— Врет Станко, нету никого. Ему б хотелось побахвалиться, будто он нас выставил без ужина.
— Ты их проверь — не знаем мы, врет он, нет ли.
— Все готово. Еще чему меня научишь?
— Вот не дают нам ужинать.
— Как не дают, когда ты полмиски опорожнил.
Он глянул и удивился:
— Смотри ты, а я и не заметил.
У Лексо выпала из рук ложка, звякнула по софре и свалилась вниз. Вздрогнули мы, тс и другие, сжимая оружие, нервы и все прочее — чтоб не начать раньше, чем нужно, и чтоб другие не опередили, решив начать. Только Лексо остался недвижим как пень.

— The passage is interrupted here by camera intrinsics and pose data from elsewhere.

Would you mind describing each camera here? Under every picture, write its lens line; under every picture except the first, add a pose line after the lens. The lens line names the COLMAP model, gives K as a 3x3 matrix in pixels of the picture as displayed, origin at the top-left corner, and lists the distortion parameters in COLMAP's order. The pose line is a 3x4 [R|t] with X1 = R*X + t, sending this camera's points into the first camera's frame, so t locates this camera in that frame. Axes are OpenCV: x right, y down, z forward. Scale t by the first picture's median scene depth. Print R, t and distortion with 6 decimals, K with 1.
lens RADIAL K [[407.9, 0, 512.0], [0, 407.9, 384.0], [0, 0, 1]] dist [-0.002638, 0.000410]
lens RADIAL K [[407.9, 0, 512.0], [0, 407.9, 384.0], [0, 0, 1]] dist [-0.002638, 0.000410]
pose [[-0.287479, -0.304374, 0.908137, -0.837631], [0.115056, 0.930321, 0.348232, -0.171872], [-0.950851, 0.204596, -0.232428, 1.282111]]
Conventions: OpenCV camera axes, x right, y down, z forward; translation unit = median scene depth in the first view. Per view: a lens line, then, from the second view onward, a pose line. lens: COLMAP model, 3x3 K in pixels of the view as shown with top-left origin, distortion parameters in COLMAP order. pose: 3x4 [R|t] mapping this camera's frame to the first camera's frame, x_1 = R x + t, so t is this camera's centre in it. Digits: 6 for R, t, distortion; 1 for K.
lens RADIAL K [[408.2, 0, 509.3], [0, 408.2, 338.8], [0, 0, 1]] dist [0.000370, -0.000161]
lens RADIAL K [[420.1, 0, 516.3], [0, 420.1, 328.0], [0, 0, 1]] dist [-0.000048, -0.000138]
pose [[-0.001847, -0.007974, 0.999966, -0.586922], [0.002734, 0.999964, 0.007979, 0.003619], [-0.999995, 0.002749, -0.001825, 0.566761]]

Не полез за ложкой, не приходит это ему в голову, просто позабыл о ней, нет до нее дела — бормочет, призывая проклятия на чью-то безумную голову и мученически вращая глазами. А лицо словно после драки: покрыто неровными пятнами, где бледное, а где синее. По лбу стекают капельки пота, собираются в ручейки, которые, расширяясь, сливаются воедино и, скатываясь вниз, мерцают, устремляясь через усы и через трещины верхней губы в раскрытую яму рта. Волосы в колтунах и косицах, он ощущает их как нечто чуждое, давящее. Пытается левой рукой их убрать, и, видно, при этом его что-то изнутри обжигает или кусает — стремительно прячет руку под мышку и, крестясь правой рукой, шепчет, кровожадно скаля зубы. Бранко уставился на него, почувствовав, как в нем закипает нечто, готовое вот-вот перехлестнуть через край.
— Опять у тебя болит? — спрашивает его.
— Это похуже, чем болит.
— Как похуже?
— Этого терпеть нельзя.
— Все терпеть можно, когда приходится, — сказал Бранко. — Пройдет.
— Пройдет?.. Да навряд ли! Видишь, он готовится меня оседлать.
У Бранко рука чуть сама по себе не поднялась перекреститься:
— Кто готовится оседлать?
— Тот, вон тот, знаю я его!.. Вы о нем ничего не знаете, хотя думаете, будто знаете все. Ни воевода, никто не знает, какую муку мученическую я испытываю и борьбу веду. Узда у него, он подкрадывается со спины, чтоб через голову мне ее набросить. Мало оседлать, потому что я его скину, а вот будет узда — сможет он меня вести куда хочет. Сперва поведет меня на чердак, знаю я его хитрости и уловки, чтоб я с чердака бил вниз — будь что будет: убью брата своего, позор мне и мука; а не убью, так он меня сразит. — И опять он начал дергаться, закидывая руку за голову: — Видишь, как остервенел, не могу защититься.
— Не вижу я, — сказал Бранко, — нет тут никого.
— Конечно, где тебе видеть, не позволяет он себя видеть.
— Да кто он-то?
— Тот самый, известно кто. Я-то хорошо его знаю, чтоб ему пусто было — это все он затеял.
— Машан, что ли?
— Машана он наслал, и вас, и их. Вам всем его не видно, а я могу его различить, когда враз зажмурюсь: вон он одной ногой оперся на луку седла и скалится — ждет, когда начнется парад.
— Что здесь за парад должен начаться?
— Ждут только главного знака. Все настороже, нос выставили, уши подняли, чтоб упредить друг друга, а не видят, что это у них способ обогнать самих себя. Может, и видят, а не могут ничего — некуда назад!
— Это тебя малярия бьет, — сказал Бранко.
— Он еще не схватил меня, отбиваюсь я, а сил боле нету.
Бранко посмотрел на меня.
— С головой у него беда, — говорит.
— Это у меня беда? — с печальной укоризной спросил Лексо.
— В голове что-то, — попытался смягчить Бранко, — не все так, как нужно.